(Document understanding data)
***
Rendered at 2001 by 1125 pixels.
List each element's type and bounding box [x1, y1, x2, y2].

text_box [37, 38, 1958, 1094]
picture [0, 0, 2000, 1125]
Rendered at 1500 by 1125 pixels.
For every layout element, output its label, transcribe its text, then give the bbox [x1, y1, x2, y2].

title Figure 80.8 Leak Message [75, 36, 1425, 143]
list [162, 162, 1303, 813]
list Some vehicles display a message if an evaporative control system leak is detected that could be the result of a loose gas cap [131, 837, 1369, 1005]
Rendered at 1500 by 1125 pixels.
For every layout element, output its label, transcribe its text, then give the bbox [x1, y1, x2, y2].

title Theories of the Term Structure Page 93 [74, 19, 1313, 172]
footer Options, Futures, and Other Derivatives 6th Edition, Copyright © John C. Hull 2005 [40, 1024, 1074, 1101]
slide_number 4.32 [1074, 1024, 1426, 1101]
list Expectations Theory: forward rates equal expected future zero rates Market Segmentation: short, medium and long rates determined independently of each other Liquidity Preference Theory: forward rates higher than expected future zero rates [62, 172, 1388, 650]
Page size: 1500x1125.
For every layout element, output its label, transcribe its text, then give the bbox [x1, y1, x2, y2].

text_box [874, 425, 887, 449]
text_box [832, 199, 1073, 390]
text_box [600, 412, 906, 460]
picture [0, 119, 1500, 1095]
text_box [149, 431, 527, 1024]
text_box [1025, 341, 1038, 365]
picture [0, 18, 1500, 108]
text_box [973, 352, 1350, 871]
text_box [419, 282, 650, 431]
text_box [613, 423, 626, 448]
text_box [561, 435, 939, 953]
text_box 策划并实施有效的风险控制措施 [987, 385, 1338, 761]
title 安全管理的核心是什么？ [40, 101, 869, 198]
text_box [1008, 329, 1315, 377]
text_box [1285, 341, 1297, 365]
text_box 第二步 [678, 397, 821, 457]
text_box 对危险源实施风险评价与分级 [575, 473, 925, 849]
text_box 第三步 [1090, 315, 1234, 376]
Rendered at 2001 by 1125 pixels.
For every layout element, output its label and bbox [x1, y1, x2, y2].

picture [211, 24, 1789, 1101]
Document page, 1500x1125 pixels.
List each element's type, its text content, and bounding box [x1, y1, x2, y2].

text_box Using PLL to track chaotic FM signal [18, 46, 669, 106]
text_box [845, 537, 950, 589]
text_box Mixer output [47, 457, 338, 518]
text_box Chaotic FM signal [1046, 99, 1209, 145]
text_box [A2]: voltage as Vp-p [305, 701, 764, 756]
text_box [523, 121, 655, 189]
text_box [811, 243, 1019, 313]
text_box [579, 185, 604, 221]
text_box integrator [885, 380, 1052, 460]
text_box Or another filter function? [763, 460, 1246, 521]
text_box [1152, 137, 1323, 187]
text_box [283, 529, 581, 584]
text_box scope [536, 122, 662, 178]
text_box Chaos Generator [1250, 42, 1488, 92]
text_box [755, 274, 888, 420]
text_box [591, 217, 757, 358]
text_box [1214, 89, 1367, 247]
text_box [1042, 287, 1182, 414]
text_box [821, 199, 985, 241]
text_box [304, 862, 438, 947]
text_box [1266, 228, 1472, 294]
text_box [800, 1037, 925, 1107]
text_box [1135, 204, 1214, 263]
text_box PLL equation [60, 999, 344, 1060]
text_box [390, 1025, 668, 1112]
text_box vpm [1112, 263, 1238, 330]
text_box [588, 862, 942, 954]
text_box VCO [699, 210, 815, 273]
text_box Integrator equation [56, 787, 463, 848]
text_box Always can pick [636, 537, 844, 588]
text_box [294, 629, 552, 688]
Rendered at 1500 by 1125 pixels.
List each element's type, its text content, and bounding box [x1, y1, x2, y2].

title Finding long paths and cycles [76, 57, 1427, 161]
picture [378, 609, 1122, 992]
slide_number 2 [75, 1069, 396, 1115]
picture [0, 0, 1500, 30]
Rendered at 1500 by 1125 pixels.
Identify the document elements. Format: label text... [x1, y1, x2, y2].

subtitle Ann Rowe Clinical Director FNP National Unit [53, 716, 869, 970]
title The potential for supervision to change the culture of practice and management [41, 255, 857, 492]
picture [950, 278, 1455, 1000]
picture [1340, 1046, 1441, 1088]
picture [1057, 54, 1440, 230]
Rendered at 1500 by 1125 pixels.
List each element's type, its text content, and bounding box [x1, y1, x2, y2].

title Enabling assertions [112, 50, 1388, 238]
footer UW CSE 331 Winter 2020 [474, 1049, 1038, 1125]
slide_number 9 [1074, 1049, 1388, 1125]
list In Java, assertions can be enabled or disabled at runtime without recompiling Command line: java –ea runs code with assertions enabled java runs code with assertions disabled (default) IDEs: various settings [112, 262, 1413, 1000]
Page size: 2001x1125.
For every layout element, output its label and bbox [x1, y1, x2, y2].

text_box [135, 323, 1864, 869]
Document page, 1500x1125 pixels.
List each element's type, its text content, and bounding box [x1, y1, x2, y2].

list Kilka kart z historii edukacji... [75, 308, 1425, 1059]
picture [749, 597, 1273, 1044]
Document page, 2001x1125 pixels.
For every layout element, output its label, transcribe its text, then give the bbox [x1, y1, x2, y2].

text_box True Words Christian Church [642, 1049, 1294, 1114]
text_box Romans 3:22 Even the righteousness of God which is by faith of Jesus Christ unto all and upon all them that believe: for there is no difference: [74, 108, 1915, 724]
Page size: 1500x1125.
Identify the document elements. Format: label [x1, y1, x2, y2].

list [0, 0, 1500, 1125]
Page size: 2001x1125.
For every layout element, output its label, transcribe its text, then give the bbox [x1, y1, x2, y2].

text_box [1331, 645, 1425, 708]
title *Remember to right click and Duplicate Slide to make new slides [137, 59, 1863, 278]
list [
***
Copy out all of the lines above exactly.

● TASK OUTPUT:
Rendered at 2001 by 1125 pixels.
List each element's type and bounding box [x1, y1, x2, y2].

text_box [37, 38, 1958, 1094]
picture [0, 0, 2000, 1125]
Rendered at 1500 by 1125 pixels.
For every layout element, output its label, transcribe its text, then give the bbox [x1, y1, x2, y2].

title Figure 80.8 Leak Message [75, 36, 1425, 143]
list [162, 162, 1303, 813]
list Some vehicles display a message if an evaporative control system leak is detected that could be the result of a loose gas cap [131, 837, 1369, 1005]
Rendered at 1500 by 1125 pixels.
For every layout element, output its label, transcribe its text, then give the bbox [x1, y1, x2, y2].

title Theories of the Term Structure Page 93 [74, 19, 1313, 172]
footer Options, Futures, and Other Derivatives 6th Edition, Copyright © John C. Hull 2005 [40, 1024, 1074, 1101]
slide_number 4.32 [1074, 1024, 1426, 1101]
list Expectations Theory: forward rates equal expected future zero rates Market Segmentation: short, medium and long rates determined independently of each other Liquidity Preference Theory: forward rates higher than expected future zero rates [62, 172, 1388, 650]
Page size: 1500x1125.
For every layout element, output its label, transcribe its text, then give the bbox [x1, y1, x2, y2].

text_box [874, 425, 887, 449]
text_box [832, 199, 1073, 390]
text_box [600, 412, 906, 460]
picture [0, 119, 1500, 1095]
text_box [149, 431, 527, 1024]
text_box [1025, 341, 1038, 365]
picture [0, 18, 1500, 108]
text_box [973, 352, 1350, 871]
text_box [419, 282, 650, 431]
text_box [613, 423, 626, 448]
text_box [561, 435, 939, 953]
text_box 策划并实施有效的风险控制措施 [987, 385, 1338, 761]
title 安全管理的核心是什么？ [40, 101, 869, 198]
text_box [1008, 329, 1315, 377]
text_box [1285, 341, 1297, 365]
text_box 第二步 [678, 397, 821, 457]
text_box 对危险源实施风险评价与分级 [575, 473, 925, 849]
text_box 第三步 [1090, 315, 1234, 376]
Rendered at 2001 by 1125 pixels.
For every layout element, output its label and bbox [x1, y1, x2, y2].

picture [211, 24, 1789, 1101]
Document page, 1500x1125 pixels.
List each element's type, its text content, and bounding box [x1, y1, x2, y2].

text_box Using PLL to track chaotic FM signal [18, 46, 669, 106]
text_box [845, 537, 950, 589]
text_box Mixer output [47, 457, 338, 518]
text_box Chaotic FM signal [1046, 99, 1209, 145]
text_box [A2]: voltage as Vp-p [305, 701, 764, 756]
text_box [523, 121, 655, 189]
text_box [811, 243, 1019, 313]
text_box [579, 185, 604, 221]
text_box integrator [885, 380, 1052, 460]
text_box Or another filter function? [763, 460, 1246, 521]
text_box [1152, 137, 1323, 187]
text_box [283, 529, 581, 584]
text_box scope [536, 122, 662, 178]
text_box Chaos Generator [1250, 42, 1488, 92]
text_box [755, 274, 888, 420]
text_box [591, 217, 757, 358]
text_box [1214, 89, 1367, 247]
text_box [1042, 287, 1182, 414]
text_box [821, 199, 985, 241]
text_box [304, 862, 438, 947]
text_box [1266, 228, 1472, 294]
text_box [800, 1037, 925, 1107]
text_box [1135, 204, 1214, 263]
text_box PLL equation [60, 999, 344, 1060]
text_box [390, 1025, 668, 1112]
text_box vpm [1112, 263, 1238, 330]
text_box [588, 862, 942, 954]
text_box VCO [699, 210, 815, 273]
text_box Integrator equation [56, 787, 463, 848]
text_box Always can pick [636, 537, 844, 588]
text_box [294, 629, 552, 688]
Rendered at 1500 by 1125 pixels.
List each element's type, its text content, and bounding box [x1, y1, x2, y2].

title Finding long paths and cycles [76, 57, 1427, 161]
picture [378, 609, 1122, 992]
slide_number 2 [75, 1069, 396, 1115]
picture [0, 0, 1500, 30]
Rendered at 1500 by 1125 pixels.
Identify the document elements. Format: label text... [x1, y1, x2, y2].

subtitle Ann Rowe Clinical Director FNP National Unit [53, 716, 869, 970]
title The potential for supervision to change the culture of practice and management [41, 255, 857, 492]
picture [950, 278, 1455, 1000]
picture [1340, 1046, 1441, 1088]
picture [1057, 54, 1440, 230]
Rendered at 1500 by 1125 pixels.
List each element's type, its text content, and bounding box [x1, y1, x2, y2].

title Enabling assertions [112, 50, 1388, 238]
footer UW CSE 331 Winter 2020 [474, 1049, 1038, 1125]
slide_number 9 [1074, 1049, 1388, 1125]
list In Java, assertions can be enabled or disabled at runtime without recompiling Command line: java –ea runs code with assertions enabled java runs code with assertions disabled (default) IDEs: various settings [112, 262, 1413, 1000]
Page size: 2001x1125.
For every layout element, output its label and bbox [x1, y1, x2, y2].

text_box [135, 323, 1864, 869]
Document page, 1500x1125 pixels.
List each element's type, its text content, and bounding box [x1, y1, x2, y2].

list Kilka kart z historii edukacji... [75, 308, 1425, 1059]
picture [749, 597, 1273, 1044]
Document page, 2001x1125 pixels.
For every layout element, output its label, transcribe its text, then give the bbox [x1, y1, x2, y2].

text_box True Words Christian Church [642, 1049, 1294, 1114]
text_box Romans 3:22 Even the righteousness of God which is by faith of Jesus Christ unto all and upon all them that believe: for there is no difference: [74, 108, 1915, 724]
Page size: 1500x1125.
Identify the document elements. Format: label [x1, y1, x2, y2].

list [0, 0, 1500, 1125]
Page size: 2001x1125.
For every layout element, output its label, transcribe its text, then give the bbox [x1, y1, x2, y2].

text_box [1331, 645, 1425, 708]
title *Remember to right click and Duplicate Slide to make new slides [137, 59, 1863, 278]
list [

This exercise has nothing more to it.